Tiny airports feel helpless.

"Shoot, we're just a big cherry to pick and didn't realize it," said Joe Allen, manager of the Sandusky airport, 90 miles northeast of Detroit.

He installed a fence to keep cars from meeting planes at the runway, but the property is not staffed at night. Border agents could provide just two signs asking people to call an 800 number if they see something unusual.

Homeland Security Secretary Janet Napolitano says the United States hopes to start tapping into 22 Canadian radar installations to fill surveillance gaps on the border. Officials say the United States has one national radar network made up of feeds from the Federal Aviation Administration and the Defense Department.

Border authorities also conduct routine air patrols, but some lawmakers would like military-grade radar along with drones that could detect small aircraft.

"All everybody wants to talk about are drug cartels coming across the southern border. I don't mean to diminish that, but the northern border has gotten very little attention up until recently," said U.S. Rep. Candice Miller (R., Mich.), a senior member of the House Homeland Security Committee.

A new law requires the Obama administration to come up with an antidrug strategy on the U.S.-Canada border by summer.

Canada is a significant source of high-quality marijuana and the amphetamine Ecstasy. More than two million doses of Ecstasy were seized on the northern border in 2009, compared with just 312,000 doses in 2004, the Drug Enforcement Administration said, offering a snapshot of what's popular and what gets confiscated.

Most shipments come by road. But a 2009 flight from Ontario to Michigan, the subject of a recent federal trial, provided insight into drug operations that use small planes. Officials don't know how frequent such flights are, but they consider the vulnerability alarming.
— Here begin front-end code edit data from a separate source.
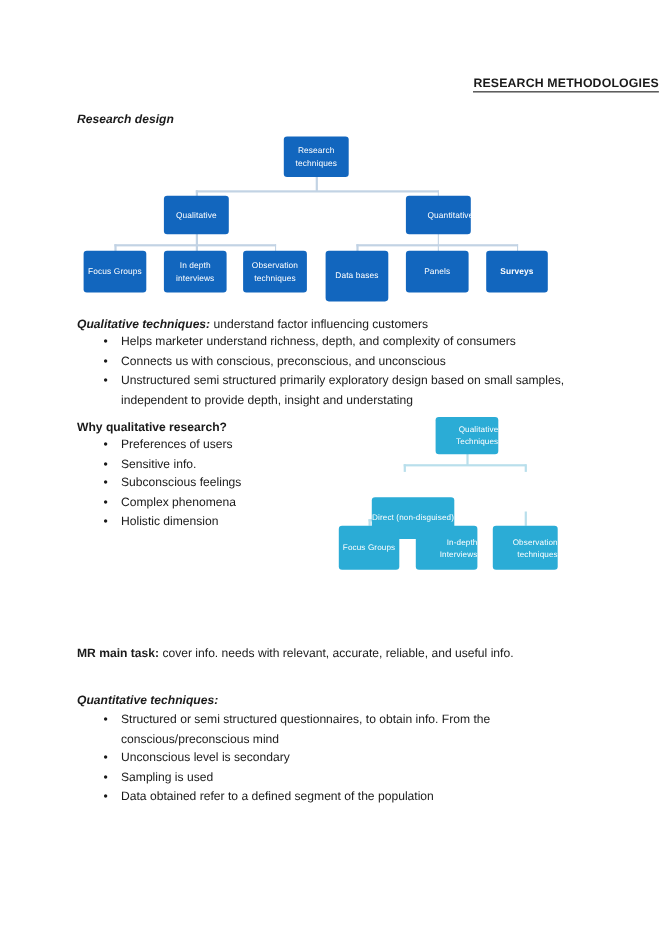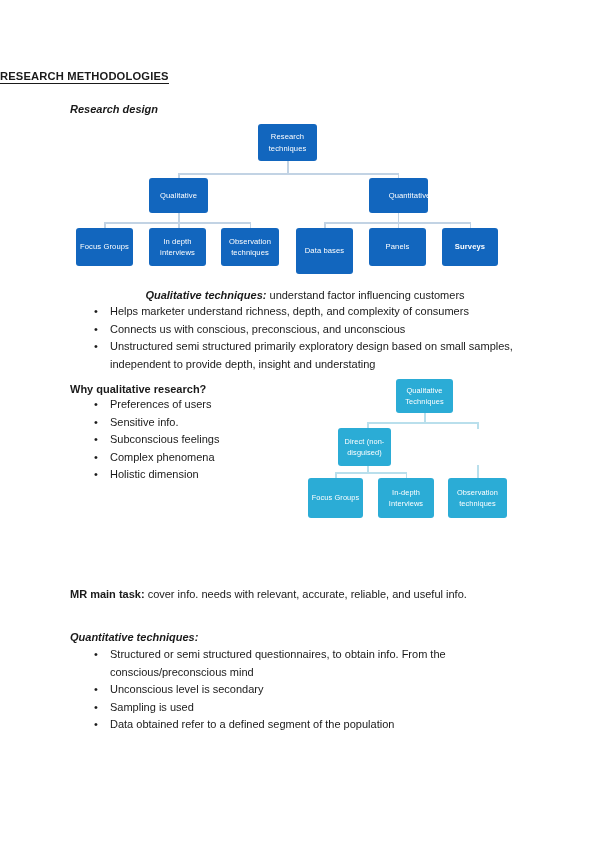--- a/index.html
+++ b/index.html
@@ -28,7 +28,7 @@
     left: 0;
     right: 0;
     top: 70px;
-    text-align: left;
+    text-align: right;
     font-size: 11.2px;
     font-weight: bold;
     letter-spacing: 0.15px;

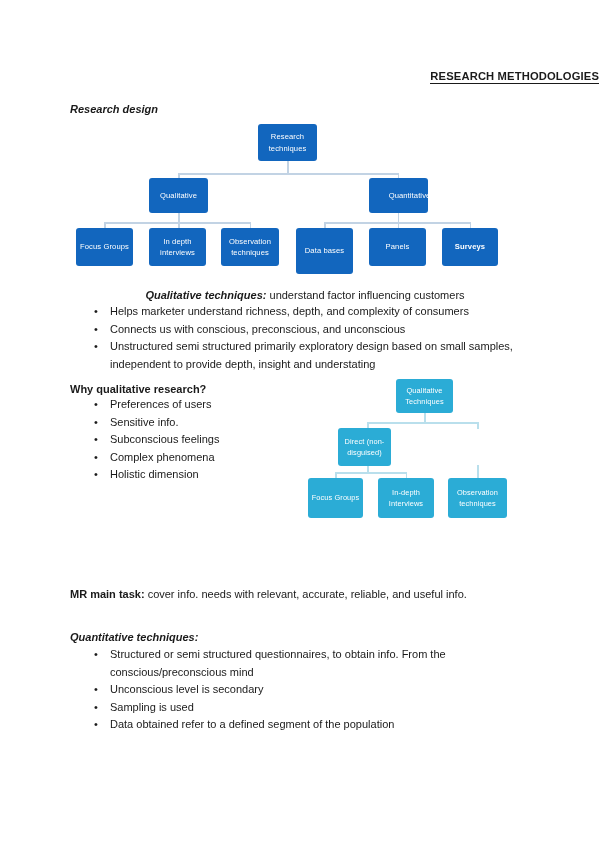--- a/index.html
+++ b/index.html
@@ -147,7 +147,7 @@
     <div class="node" style="left:442px; top:228px; width:56px; height:38px;font-weight:bold;">Surveys</div>
   </div>
 
-  <div class="txt" style="top:287px; width:470px;text-align:center;">
+  <div class="txt" style="top:287px; width:470px;">
     <span class="bi">Qualitative techniques:</span><span> understand factor influencing customers</span>
   </div>
 

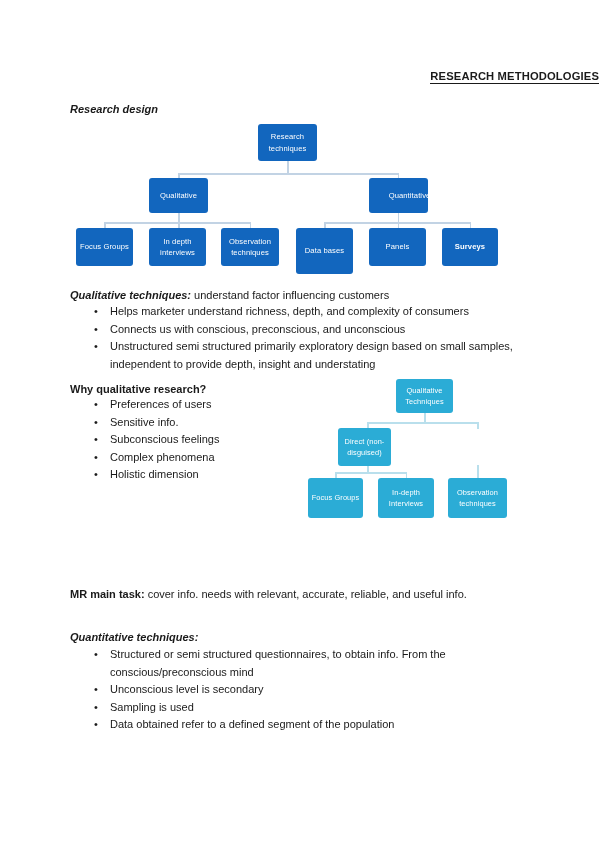--- a/index.html
+++ b/index.html
@@ -101,6 +101,7 @@
   #diagram-qualitative .node {
     background: #2bacd6;
     font-size: 7.4px;
+    text-align: right;
   }
 </style>
 </head>

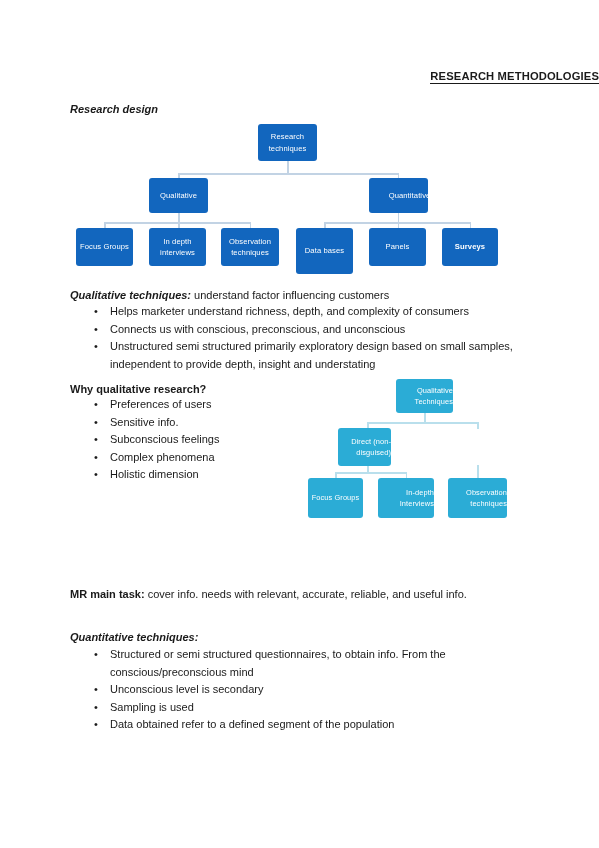--- a/index.html
+++ b/index.html
@@ -208,7 +208,7 @@
 
     <div class="node" style="left:396px; top:379px; width:57px; height:34px;">Qualitative Techniques</div>
 
-    <div class="node" style="left:338px; top:428px; width:53px; height:38px;">Direct (non-disguised)</div>
+    <div class="node" style="left:338px; top:452px; width:75px; height:38px;">Direct (non-disguised)</div>
 
     <div class="node" style="left:308px; top:478px; width:55px; height:40px;">Focus Groups</div>
     <div class="node" style="left:378px; top:478px; width:56px; height:40px;">In-depth Interviews</div>

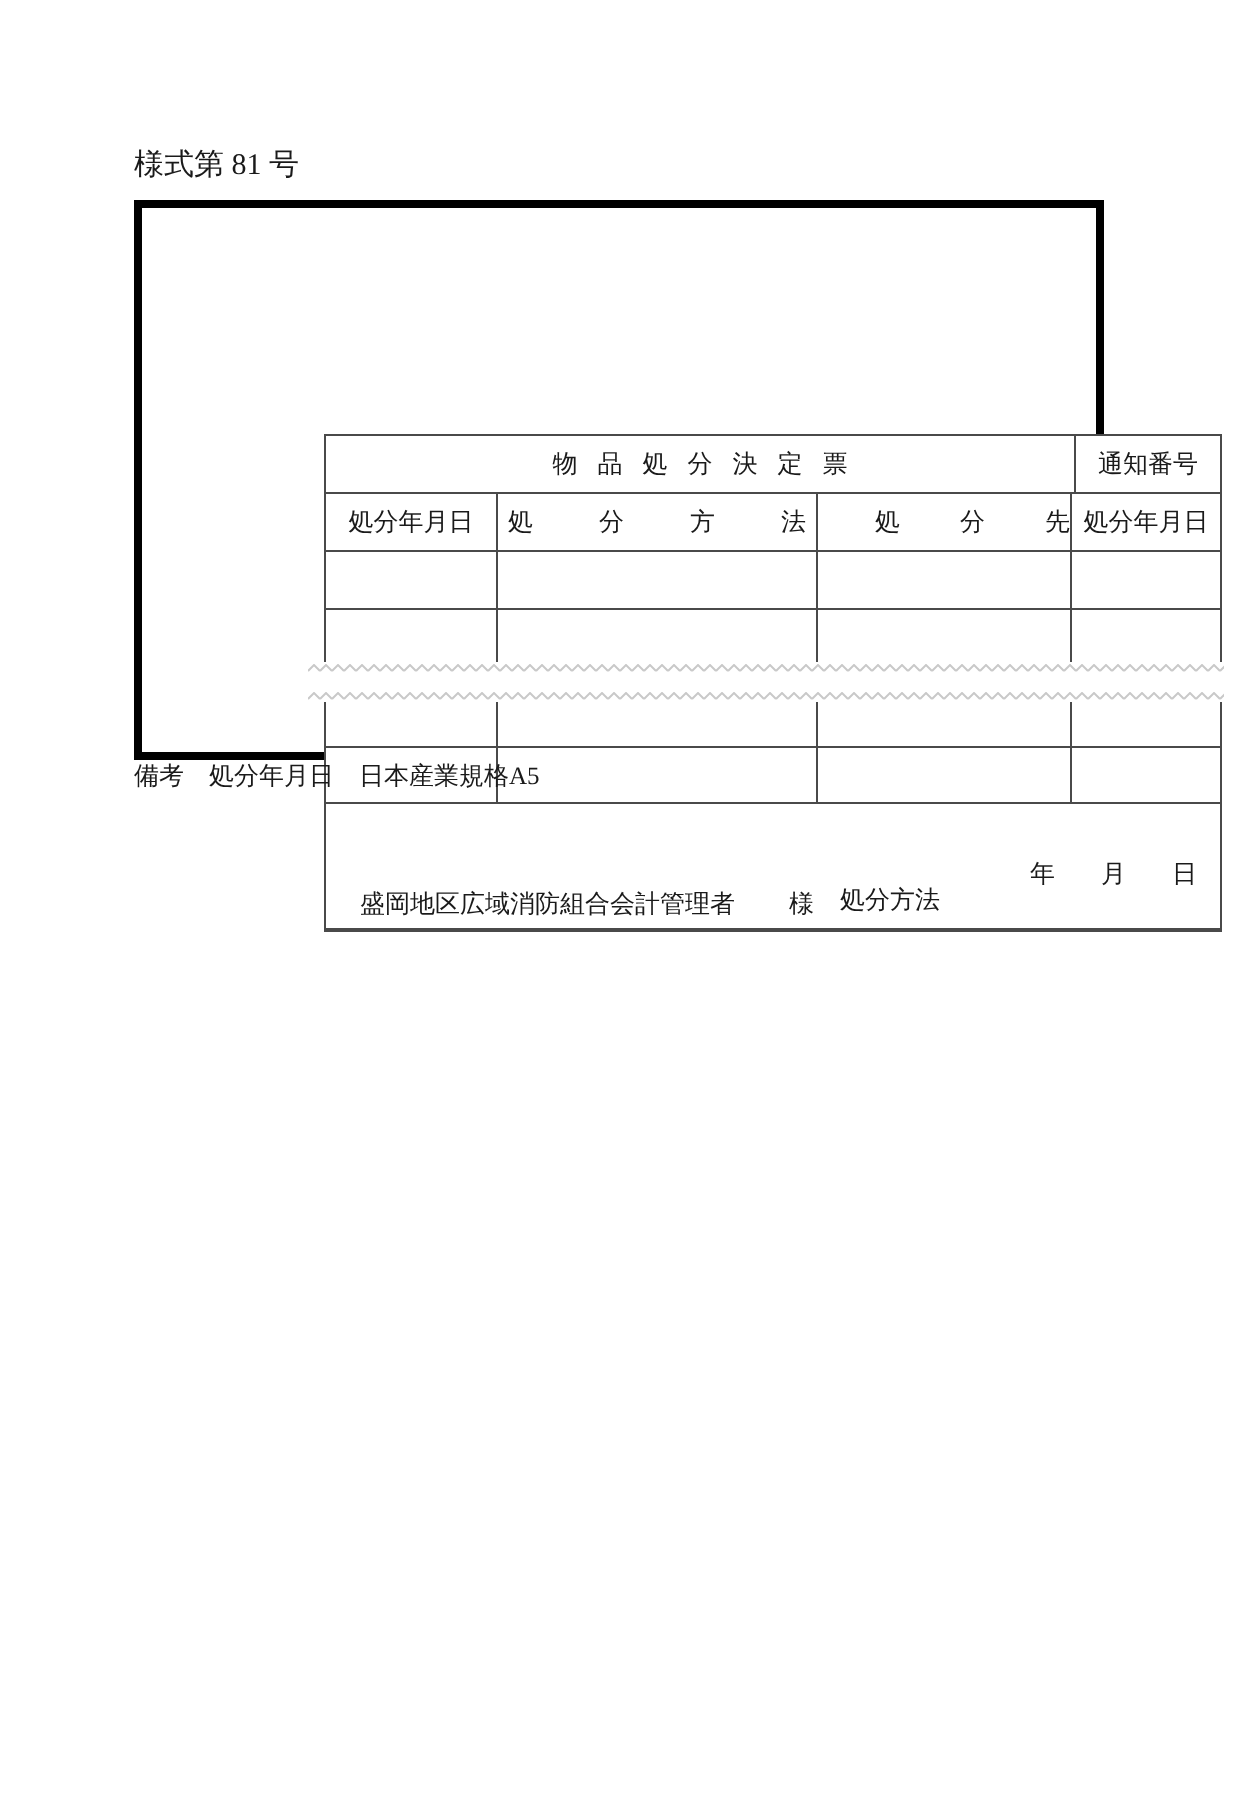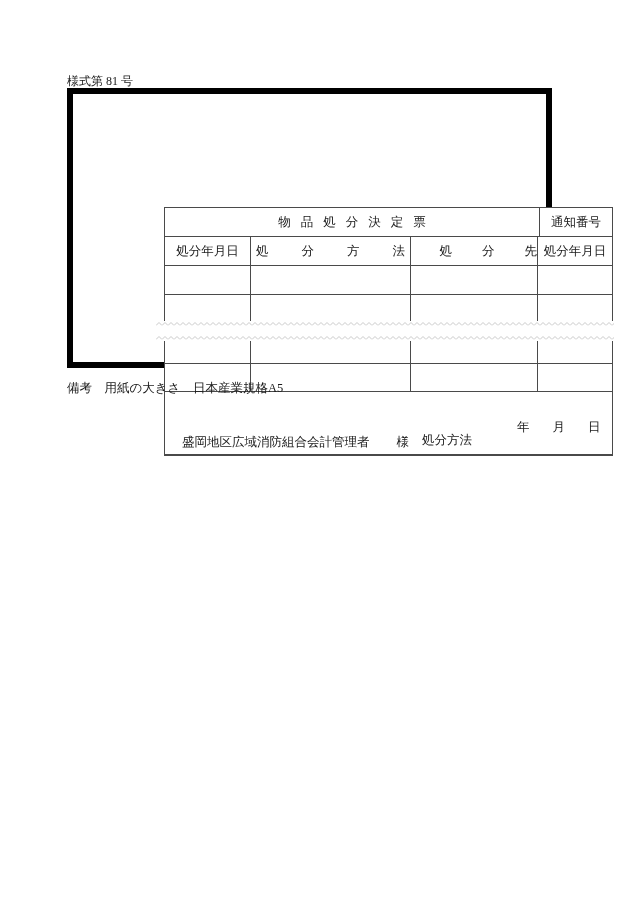--- a/index.html
+++ b/index.html
@@ -19,7 +19,7 @@
     position: absolute;
     left: 67px;
     top: 73px;
-    font-size: 12px;
+    font-size: 15px;
     white-space: pre;
   }
   .outer-box {

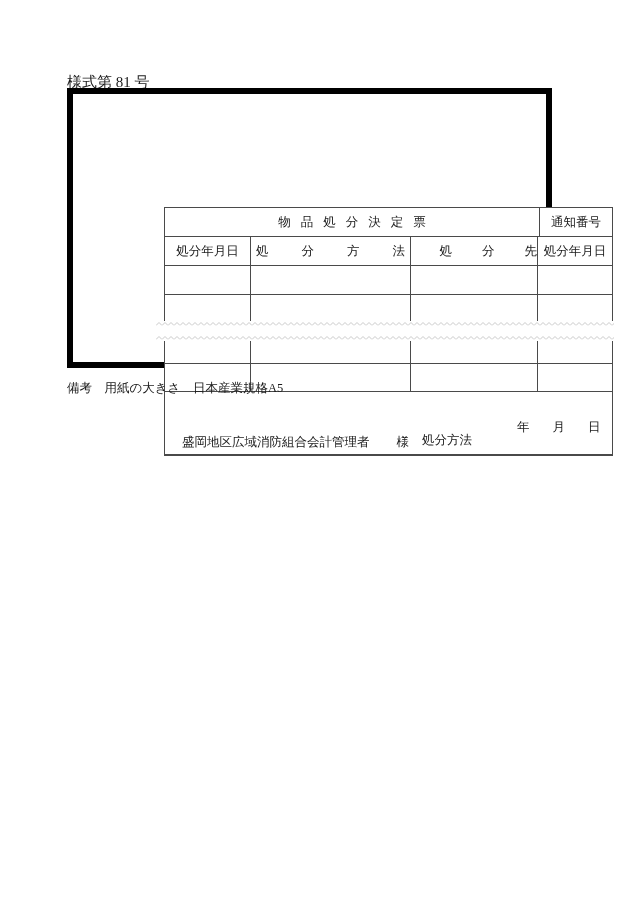--- a/index.html
+++ b/index.html
@@ -25,10 +25,10 @@
   .outer-box {
     position: absolute;
     left: 67px;
-    top: 88px;
+    top: 100px;
     width: 485px;
     height: 280px;
-    border: 6px solid #000000;
+    border: 4px solid #000000;
     background: #ffffff;
   }
   .tbl {

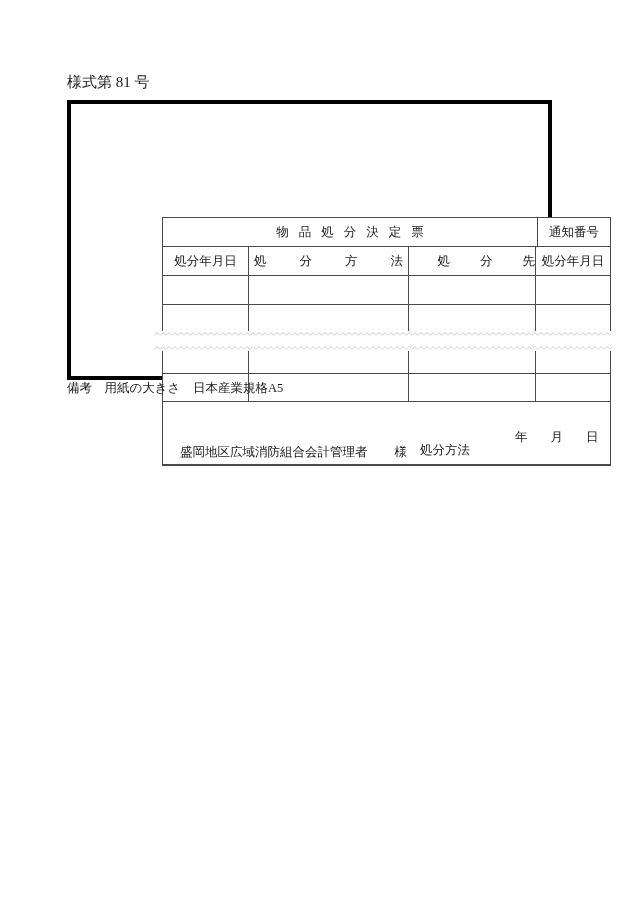--- a/index.html
+++ b/index.html
@@ -164,7 +164,7 @@
     </div>
   </div>
 
-  <div class="remarks">備考　用紙の大きさ　日本産業規格A5</div>
+  <div class="remarks">備考　処分年月日　日本産業規格A5</div>
 
 </div>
Matthew Moody and nephew Jesse Rusenstrom, both from Amherstburg, Ontario, were the couriers captured that night in Sandusky. Their job was to enter the country through Detroit, meet the Canadian plane, and deliver the drugs to others in the United States. They also put 60 pounds of cocaine worth more than $500,000 on the return flight to Guelph, Ontario.

It was just one in a series of shipments. Rusenstrom said he met the plane at least 10 times at other tiny airports in the Thumb region - Marlette, Ray, Lapeer - as well as in Greenville in western Michigan and at an airport in Pennsylvania. The pilot activated runway lights from the cockpit, a standard practice.

Rusenstrom, 21, testifying at the trial of an accomplice, Robert "Romeo" D'Leone, said hundreds of airports were studied on Google Maps. "We would go around looking for airports, seeing if there was fences or cameras," he told the court.

D'Leone, who lives in the Toronto area, stopped his trial and pleaded guilty in April. Rusenstrom and Moody cooperated, pleaded guilty, and were recently sentenced to time served in custody. The United States still wants to extradite four others in Ontario who are accused of major roles, including the pilot.

Some jurors were alarmed by the revelations during the D'Leone trial. "You always hear Homeland Security has an eye on everything. It's surprising that airfields aren't manned 24 hours," Robert Simpson said.

"We're outside radar," Allen, the manager, said, running his finger over a map of Michigan's Thumb. "You can come and go as you please. You don't even have to file a flight plan."

Beutlich, the senior Customs and Border Protection official, said his agency's routine air patrols "can't be everywhere."

"I don't think there is more than just vigilance," he said, adding that law-abiding users of small airports typically were the best sources to report trouble.